Companies House is required, by the Companies Act 2006, to maintain a register of information about all limited companies registered in the United Kingdom. The information contained on the Register is frequently used by potential creditors, suppliers and customers to assess the standing of companies they are considering dealing with. Indeed, it is a key tenet of company law that, in order to enjoy limited liability status, a company must make certain information publically available. Therefore Companies House provides a very important service which oils the wheels of commerce in the UK. However, the fact that limited liability companies are required by statute to provide information to Companies House, and the fact that Companies House is required to maintain a register of such information, did not mean that a statutory duty of care arose requiring Companies House to ensure that all information entered on the Register is accurate. There was nothing in the Companies Act to justify a finding that this was the intention of Parliament.

The court instead found that a common law duty of care can arise under the normal rules of negligence. If there had been a statutory duty of care, then this would have meant that anyone suffering economic loss as result of negligence by Companies House could potentially bring a claim. By finding that a common law duty of care arose, the court was able to apply the more restrictive rules of negligence, which meant that the duty of care was only owed to the Company and not to the public at large. This is an important aspect of the case because many people other than the company directly affected will have suffered loss as a result of this kind of error by Companies House: employees have lost jobs and suppliers terminated potentially lucrative contracts on the basis of false information. The court confirmed that this category of claimant would face severe difficulties in bringing a claim for damages.

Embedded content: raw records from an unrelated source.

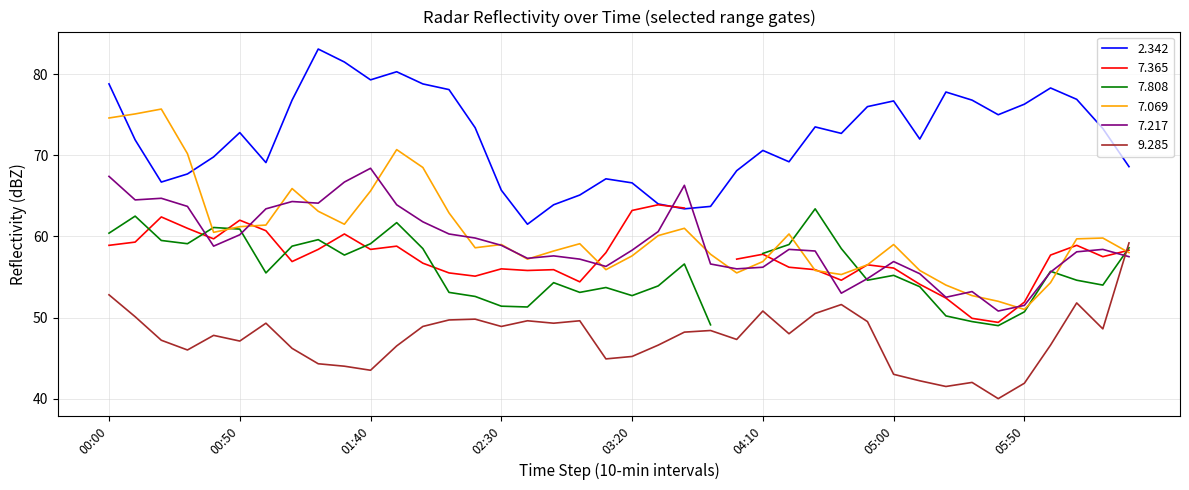

Is it true that 9.285 equals 16.8 at 2005/06/20 05:40?

False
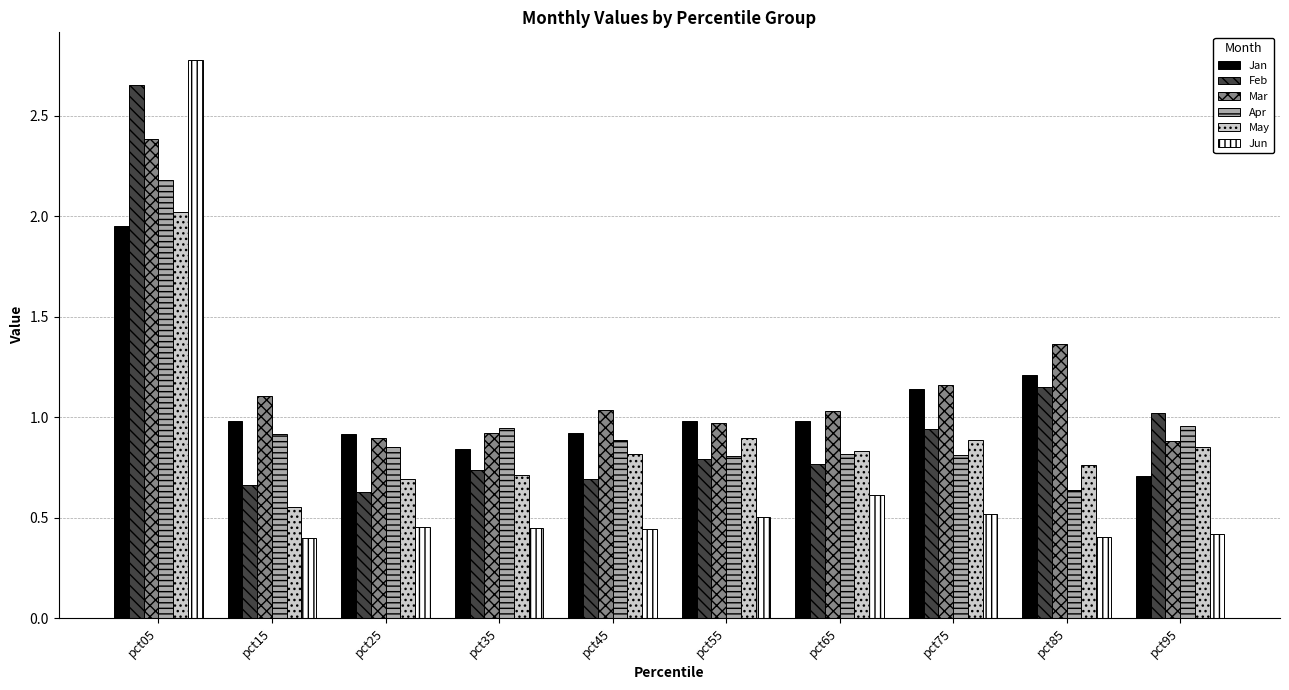

What is the highest value of the Mar series?

2.4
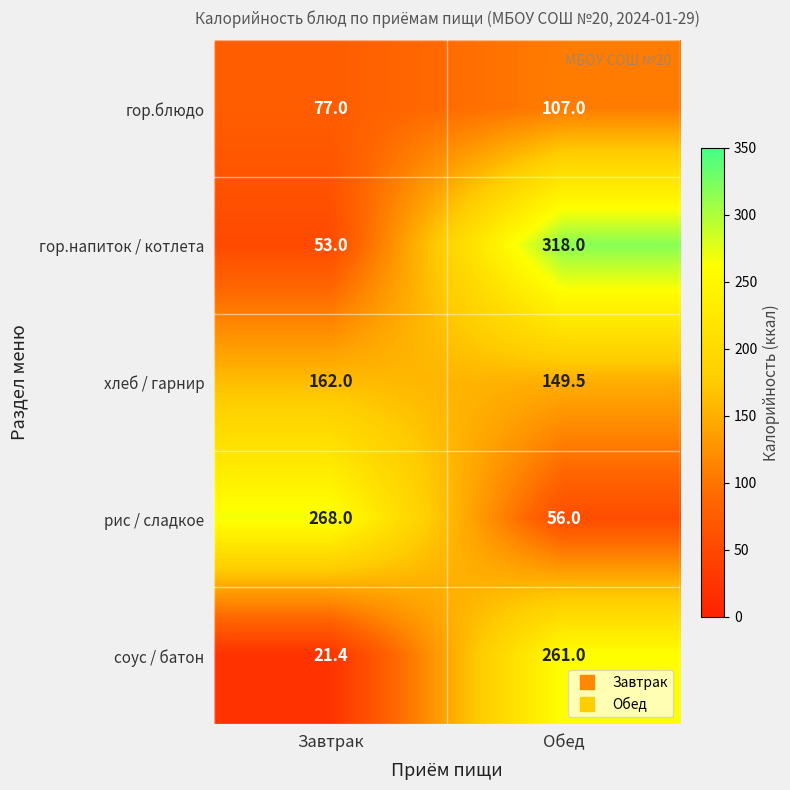

The value of гор.блюдо at Обед is 107.0. True or false?

True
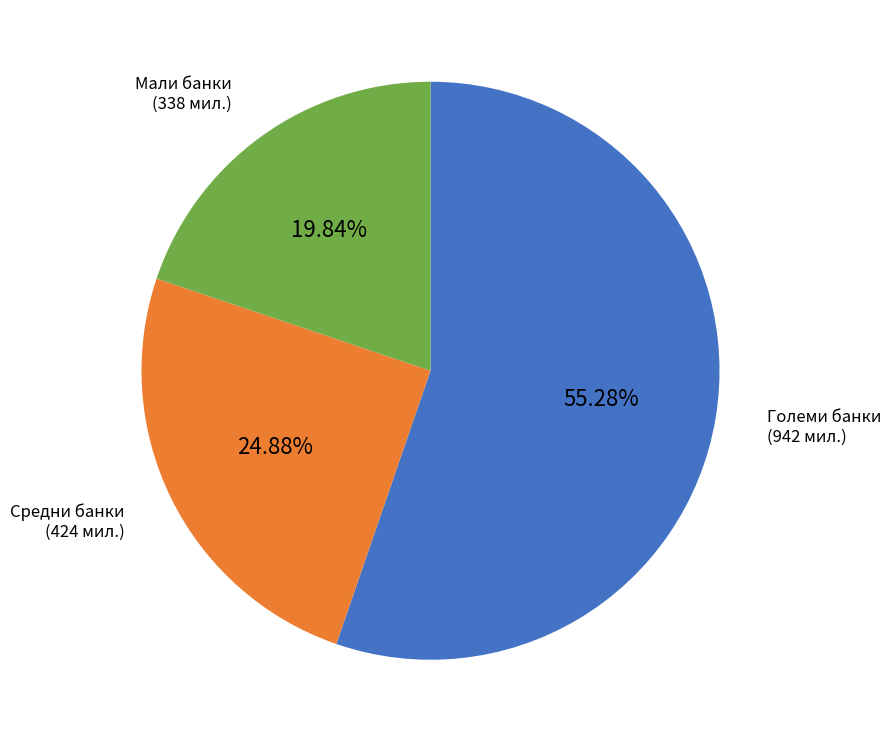

To the nearest percent, what is the average slice percentage?

33%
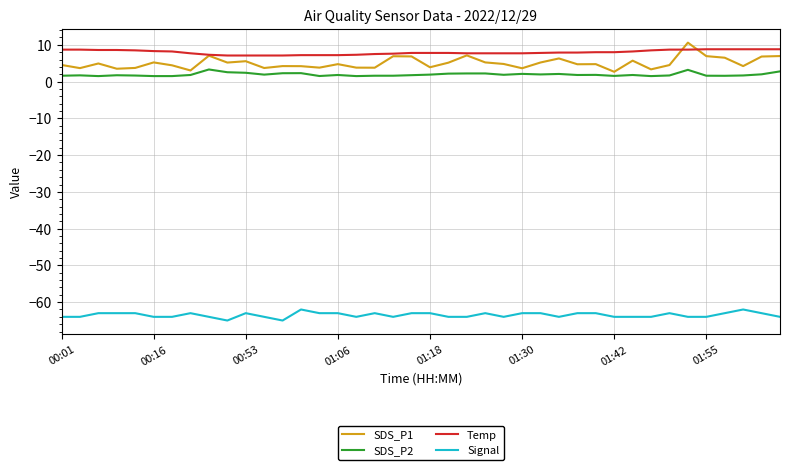

Which series has the widest spread of values?

SDS_P1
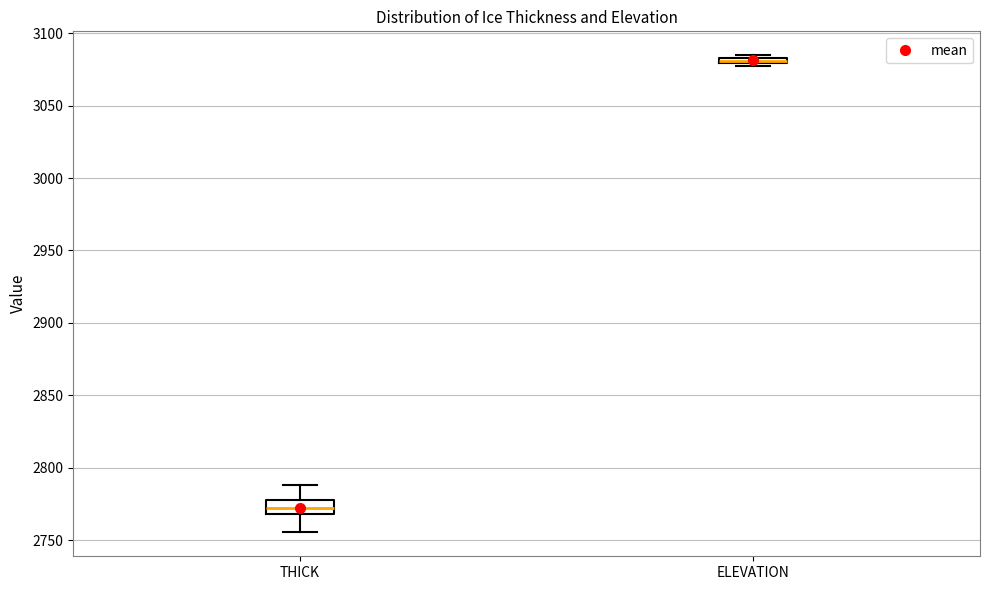

Which box's median line is the lowest?

THICK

The duty of care would also only arise where there is a special relationship between Companies House and the particular company, which would occur only when the record of a company is altered in a way which will probably cause serious harm to the company. No claim for damages will arise in respect of more minor errors by Companies House.

Having found that at common law a relationship between Companies House and the Company existed which created a duty of care, it was clear from the facts that this duty was breached when the error was made. The court also agreed that it was clear (although disputed by Companies House) that the breach of duty had ultimately led to the administration of the Company.

Conclusions

This is a very unusual error and the judge noted that the evidence suggested it was without precedent. Companies House have indicated they are tightening internal procedures which will mean that, in future, documents such as winding up orders will be rejected if company numbers are not supplied.

It is worth noting that this case does not mean that Companies House will now be required to check the accuracy of information supplied to it by companies. In our practice (for example during due diligence) we periodically find filings which contain errors and it is the duty of companies submitting such filings to ensure they are accurate and to ensure that the correct company number appears on them.

However, where information is supplied to Companies House, it must be accurately recorded against the correct company and companies will be able to claim damages from Companies House if they suffer significant harm as a result of an error.

The content of this article is intended to provide a general guide to the subject matter. Specialist advice should be sought about your specific circumstances.